The reality sets in and you realise it’s time to get a job. To give you a helping hand, we’ll be exploring how you can achieve just that. However, we’re not just talking about getting a job in your local supermarket.
Here are some handy tips about putting that Ph.D. degree to good use after getting a job in industry.
Now that you’re free from the constraints of education, you really are free to do what you want. You have already spent years in academia, and you may be looking for the quickest way out into a career role which is a bit more physical or hands-on.
On the other hand, the realms of academia may have been your calling, and you’ve truly found what you love.
Frankie Mann, an educator, explains, “Self-reflection is one of the greatest keys to success. Your qualified PhD proves a lot more than just your academic skill level. It proves your ability to learn, your communication skills and your dedicated work ethic. There are countless industries that will appreciate these values, so I recommend that you take your time in choosing what you want to do next.”
Whatever subject you have completed your PhD in, there are endless conferences that you can attend. This may have been difficult in university as you had to focus on lectures and assignments as well as completing your own research but now you have the time.
Get your face and your name out there in front of the people that could be offering you a perspective job and career.
Networking is one of the most important aspects of job hunting, now more than ever. The same can be said for industry events. The more people you know, the more opportunities you’ll have.
Or your CV. No matter what job you’re applying for, a potential recruiter will want to see your CV. There are endless ways you can edit and redefine your CV, so it gives your recruiter the impression you want it to give.
There are endless tips available online for perfecting your CV. As a brief guideline, ensure to include your greatest achievements first as this is the first thing potential recruiters will look at. Likewise, ensure your CV is direct and straight to the point.

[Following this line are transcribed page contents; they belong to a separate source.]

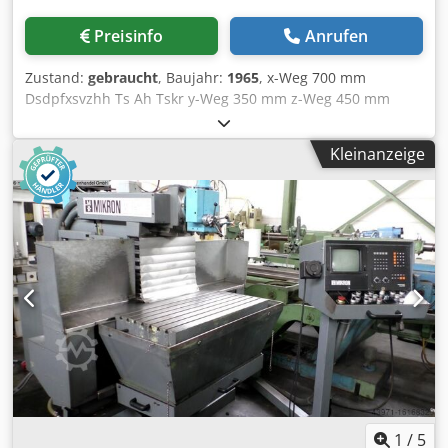
Preisinfo
Anrufen
Zustand:
gebraucht
, Baujahr:
1965
, x-Weg 700 mm
Dsdpfxsvzhh Ts Ah Tskr y-Weg 350 mm z-Weg 450 mm
Tischaufspannfläche 940 x 510 mm Spindelaufnahme SK
40 Spindeldrehzahlen 32 - 1600 U/min Vorschübe - längs
Kleinanzeige
u. quer 8 - 400 mm/min Vorschübe - senkrecht 4 - 200
mm/min Gesamtleistungsbedarf 4,5 kW Abmessungen der
Maschine L x B x H 1,85 x 1,62 x 1,83 m Zubehör:
wegschwenkbarer Vertikalkopf mit ausfahrbarer Pinole,
Univ.-Tisch, Gegenlager, Kühlmitteleinrichtung
1
/
5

A good way to achieve this is using online tools such as EasyWordCount.com This will enable you to track how many words you are using per paragraph, ensuring you stay on track with your writing. Aim for 100 words per paragraph (per point).
As an independent researcher with a PhD, you should start viewing yourself as a business that offers services. This means marketing yourself, both on and offline. You don’t have to pretend to be somebody that you’re not.
The best way to achieve this is by focusing on your strengths and then considering what the best way to present these strengths to someone is.
Ida Lopez, a physics PhD, continues, “Use social media networks and the incredibly easy-to-use tools that are available online for setting up your own blog or website. Not only will this help you to develop your personal brand, but it’ll also dramatically increase your chances of developing connections with like-minded individuals from the industry you’re interested in entering.”
If there are no opportunities available in your industry, don’t fret. Through online channels, there are wealth of websites where you can put your PhD to good use while getting paid for it.
Sites like these are full of students and educators that are looking for help on their PhDs and will happily pay for advice, lessons and completed written assignments. This can help you to grow your network, meet new people and add more industry related experience to your CV.
Brenda Berg is a professional with over 15 years of experience in business management, marketing and entrepreneurship. Consultant and tutor for college students and entrepreneurs at Oxessays. She believes that constant learning is the only way to success.